» Your instructions
Only the lines below between the ones containing "- gross tumour volume (mass): (x=39, y=52)–(x=104, y=78)" and "Projection: CC view.", inclusive, are to be reproduced, each exactly as it stands.

*** Opening Data supplied ***

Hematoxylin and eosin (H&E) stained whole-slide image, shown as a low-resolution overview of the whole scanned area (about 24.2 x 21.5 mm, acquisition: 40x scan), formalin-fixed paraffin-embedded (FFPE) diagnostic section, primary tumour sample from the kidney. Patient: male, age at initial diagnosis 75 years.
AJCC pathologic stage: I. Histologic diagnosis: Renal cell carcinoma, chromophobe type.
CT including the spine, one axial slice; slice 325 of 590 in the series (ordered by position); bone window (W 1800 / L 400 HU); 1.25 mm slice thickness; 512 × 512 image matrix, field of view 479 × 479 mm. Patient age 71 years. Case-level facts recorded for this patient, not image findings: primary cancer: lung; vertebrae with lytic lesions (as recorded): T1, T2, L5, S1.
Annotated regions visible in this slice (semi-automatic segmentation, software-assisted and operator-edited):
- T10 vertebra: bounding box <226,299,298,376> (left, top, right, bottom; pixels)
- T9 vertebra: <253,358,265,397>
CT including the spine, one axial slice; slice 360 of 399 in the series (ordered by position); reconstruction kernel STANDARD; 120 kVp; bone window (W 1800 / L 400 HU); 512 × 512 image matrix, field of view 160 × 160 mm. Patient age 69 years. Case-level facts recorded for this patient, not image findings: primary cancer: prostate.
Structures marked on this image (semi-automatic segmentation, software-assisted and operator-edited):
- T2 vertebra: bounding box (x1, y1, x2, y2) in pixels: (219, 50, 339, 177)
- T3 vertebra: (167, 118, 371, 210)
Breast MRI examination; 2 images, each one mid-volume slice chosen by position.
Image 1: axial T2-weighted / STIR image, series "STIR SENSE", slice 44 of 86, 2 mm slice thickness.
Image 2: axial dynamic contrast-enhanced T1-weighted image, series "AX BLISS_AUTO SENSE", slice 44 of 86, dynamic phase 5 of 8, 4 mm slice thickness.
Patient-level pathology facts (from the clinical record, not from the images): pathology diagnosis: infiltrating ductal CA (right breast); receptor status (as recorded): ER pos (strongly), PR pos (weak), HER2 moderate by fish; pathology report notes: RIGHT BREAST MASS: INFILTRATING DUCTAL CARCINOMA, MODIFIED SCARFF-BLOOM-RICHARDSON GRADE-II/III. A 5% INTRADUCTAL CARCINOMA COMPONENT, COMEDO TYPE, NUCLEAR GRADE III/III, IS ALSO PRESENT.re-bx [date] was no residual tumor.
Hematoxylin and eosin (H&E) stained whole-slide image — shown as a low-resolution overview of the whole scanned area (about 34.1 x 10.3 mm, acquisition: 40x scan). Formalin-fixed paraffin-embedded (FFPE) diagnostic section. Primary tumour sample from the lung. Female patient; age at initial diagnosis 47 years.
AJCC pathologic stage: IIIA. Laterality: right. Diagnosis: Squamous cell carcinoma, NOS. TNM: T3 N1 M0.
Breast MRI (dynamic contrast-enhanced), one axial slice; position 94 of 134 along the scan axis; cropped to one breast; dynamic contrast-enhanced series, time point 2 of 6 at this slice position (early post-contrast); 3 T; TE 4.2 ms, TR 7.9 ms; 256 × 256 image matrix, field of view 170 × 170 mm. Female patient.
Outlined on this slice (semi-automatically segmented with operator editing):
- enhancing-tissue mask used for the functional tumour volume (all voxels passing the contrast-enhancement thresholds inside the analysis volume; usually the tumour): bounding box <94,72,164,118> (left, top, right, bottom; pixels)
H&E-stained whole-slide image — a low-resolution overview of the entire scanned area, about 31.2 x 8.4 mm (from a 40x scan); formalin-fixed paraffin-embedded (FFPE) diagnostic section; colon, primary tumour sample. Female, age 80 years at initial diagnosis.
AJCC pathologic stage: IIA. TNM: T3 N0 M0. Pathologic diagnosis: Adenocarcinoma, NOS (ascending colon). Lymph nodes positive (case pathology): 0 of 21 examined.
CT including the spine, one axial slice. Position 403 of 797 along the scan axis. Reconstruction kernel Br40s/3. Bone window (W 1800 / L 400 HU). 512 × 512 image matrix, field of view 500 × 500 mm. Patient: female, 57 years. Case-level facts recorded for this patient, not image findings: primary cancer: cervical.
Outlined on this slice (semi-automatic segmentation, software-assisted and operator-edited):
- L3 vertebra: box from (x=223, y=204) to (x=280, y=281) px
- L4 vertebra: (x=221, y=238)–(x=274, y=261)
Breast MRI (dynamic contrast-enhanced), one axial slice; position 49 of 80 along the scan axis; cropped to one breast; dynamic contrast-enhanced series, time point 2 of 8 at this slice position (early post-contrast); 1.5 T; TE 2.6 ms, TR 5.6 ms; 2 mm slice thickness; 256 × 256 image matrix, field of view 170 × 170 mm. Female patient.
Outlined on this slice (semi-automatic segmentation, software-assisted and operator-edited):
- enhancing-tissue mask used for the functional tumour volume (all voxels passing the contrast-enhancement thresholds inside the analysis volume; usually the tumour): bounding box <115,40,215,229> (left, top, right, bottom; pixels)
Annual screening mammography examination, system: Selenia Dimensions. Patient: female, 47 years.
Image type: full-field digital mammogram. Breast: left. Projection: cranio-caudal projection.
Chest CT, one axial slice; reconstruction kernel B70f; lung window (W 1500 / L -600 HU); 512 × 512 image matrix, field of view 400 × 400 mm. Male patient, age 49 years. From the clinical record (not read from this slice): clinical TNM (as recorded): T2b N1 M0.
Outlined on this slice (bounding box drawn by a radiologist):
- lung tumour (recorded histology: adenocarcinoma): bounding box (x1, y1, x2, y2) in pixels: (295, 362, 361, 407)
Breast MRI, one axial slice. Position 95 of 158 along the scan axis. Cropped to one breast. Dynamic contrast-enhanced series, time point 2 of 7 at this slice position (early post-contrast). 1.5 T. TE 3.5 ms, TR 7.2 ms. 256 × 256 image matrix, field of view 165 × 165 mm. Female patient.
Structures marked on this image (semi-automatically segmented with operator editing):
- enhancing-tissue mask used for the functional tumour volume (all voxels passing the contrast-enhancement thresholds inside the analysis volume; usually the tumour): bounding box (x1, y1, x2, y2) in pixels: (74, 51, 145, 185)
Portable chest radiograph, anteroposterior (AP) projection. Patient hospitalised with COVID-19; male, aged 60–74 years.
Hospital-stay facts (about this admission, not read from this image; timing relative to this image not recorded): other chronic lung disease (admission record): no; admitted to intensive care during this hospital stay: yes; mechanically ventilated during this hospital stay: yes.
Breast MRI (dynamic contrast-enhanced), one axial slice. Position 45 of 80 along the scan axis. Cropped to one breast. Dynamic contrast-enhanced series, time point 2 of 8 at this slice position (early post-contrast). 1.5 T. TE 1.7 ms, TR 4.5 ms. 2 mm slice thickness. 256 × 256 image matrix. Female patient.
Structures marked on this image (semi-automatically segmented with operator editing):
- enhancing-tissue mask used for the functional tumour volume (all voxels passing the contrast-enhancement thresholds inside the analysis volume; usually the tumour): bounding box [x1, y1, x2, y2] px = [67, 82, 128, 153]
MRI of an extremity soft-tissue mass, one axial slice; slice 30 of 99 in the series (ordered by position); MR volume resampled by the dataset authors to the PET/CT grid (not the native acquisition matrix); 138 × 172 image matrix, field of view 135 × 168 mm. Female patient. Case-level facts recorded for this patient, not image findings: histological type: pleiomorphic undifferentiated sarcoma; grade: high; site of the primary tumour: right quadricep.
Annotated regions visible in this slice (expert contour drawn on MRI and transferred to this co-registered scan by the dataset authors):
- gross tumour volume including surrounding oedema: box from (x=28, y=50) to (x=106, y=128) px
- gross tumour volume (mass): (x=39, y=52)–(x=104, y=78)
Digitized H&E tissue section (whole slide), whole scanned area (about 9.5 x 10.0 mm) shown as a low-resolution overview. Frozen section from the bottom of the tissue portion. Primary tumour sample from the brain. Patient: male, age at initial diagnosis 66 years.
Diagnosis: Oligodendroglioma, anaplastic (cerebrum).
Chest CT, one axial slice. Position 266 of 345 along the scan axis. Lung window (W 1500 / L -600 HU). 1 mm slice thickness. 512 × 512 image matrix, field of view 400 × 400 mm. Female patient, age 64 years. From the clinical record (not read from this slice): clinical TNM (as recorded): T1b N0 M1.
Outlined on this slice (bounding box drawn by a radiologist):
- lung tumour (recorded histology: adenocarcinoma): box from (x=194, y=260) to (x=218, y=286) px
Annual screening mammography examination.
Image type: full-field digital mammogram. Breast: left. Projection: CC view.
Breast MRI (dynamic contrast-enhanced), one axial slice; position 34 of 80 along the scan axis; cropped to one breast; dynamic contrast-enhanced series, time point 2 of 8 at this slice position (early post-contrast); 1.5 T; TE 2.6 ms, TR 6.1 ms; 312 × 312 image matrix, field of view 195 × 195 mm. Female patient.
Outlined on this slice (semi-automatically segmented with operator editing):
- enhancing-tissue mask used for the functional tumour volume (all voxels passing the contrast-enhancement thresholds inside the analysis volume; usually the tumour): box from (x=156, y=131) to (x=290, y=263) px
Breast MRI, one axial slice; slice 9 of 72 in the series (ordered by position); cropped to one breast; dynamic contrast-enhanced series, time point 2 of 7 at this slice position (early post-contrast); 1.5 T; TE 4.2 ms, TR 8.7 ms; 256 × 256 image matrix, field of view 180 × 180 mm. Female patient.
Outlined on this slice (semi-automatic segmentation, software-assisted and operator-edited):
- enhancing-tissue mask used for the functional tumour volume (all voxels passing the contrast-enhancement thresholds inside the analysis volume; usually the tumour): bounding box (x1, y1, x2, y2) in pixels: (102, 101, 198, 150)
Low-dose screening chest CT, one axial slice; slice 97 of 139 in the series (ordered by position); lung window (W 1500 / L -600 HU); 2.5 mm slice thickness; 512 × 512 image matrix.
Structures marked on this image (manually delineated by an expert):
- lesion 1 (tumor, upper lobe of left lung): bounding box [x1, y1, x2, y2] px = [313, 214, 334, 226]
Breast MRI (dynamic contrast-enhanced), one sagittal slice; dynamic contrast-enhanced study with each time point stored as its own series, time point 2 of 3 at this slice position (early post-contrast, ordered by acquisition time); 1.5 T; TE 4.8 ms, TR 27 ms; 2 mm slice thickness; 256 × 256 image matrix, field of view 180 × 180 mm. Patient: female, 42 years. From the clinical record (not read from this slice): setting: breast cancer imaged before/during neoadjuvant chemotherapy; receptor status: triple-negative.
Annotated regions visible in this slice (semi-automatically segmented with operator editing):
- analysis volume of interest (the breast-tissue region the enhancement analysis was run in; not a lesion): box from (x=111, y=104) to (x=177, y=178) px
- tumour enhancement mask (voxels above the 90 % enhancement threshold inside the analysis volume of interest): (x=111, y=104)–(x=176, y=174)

*** Closing Data supplied ***

» Answer to this problem
- gross tumour volume (mass): (x=39, y=52)–(x=104, y=78)
Digitized H&E tissue section (whole slide), whole scanned area (about 9.5 x 10.0 mm) shown as a low-resolution overview. Frozen section from the bottom of the tissue portion. Primary tumour sample from the brain. Patient: male, age at initial diagnosis 66 years.
Diagnosis: Oligodendroglioma, anaplastic (cerebrum).
Chest CT, one axial slice. Position 266 of 345 along the scan axis. Lung window (W 1500 / L -600 HU). 1 mm slice thickness. 512 × 512 image matrix, field of view 400 × 400 mm. Female patient, age 64 years. From the clinical record (not read from this slice): clinical TNM (as recorded): T1b N0 M1.
Outlined on this slice (bounding box drawn by a radiologist):
- lung tumour (recorded histology: adenocarcinoma): box from (x=194, y=260) to (x=218, y=286) px
Annual screening mammography examination.
Image type: full-field digital mammogram. Breast: left. Projection: CC view.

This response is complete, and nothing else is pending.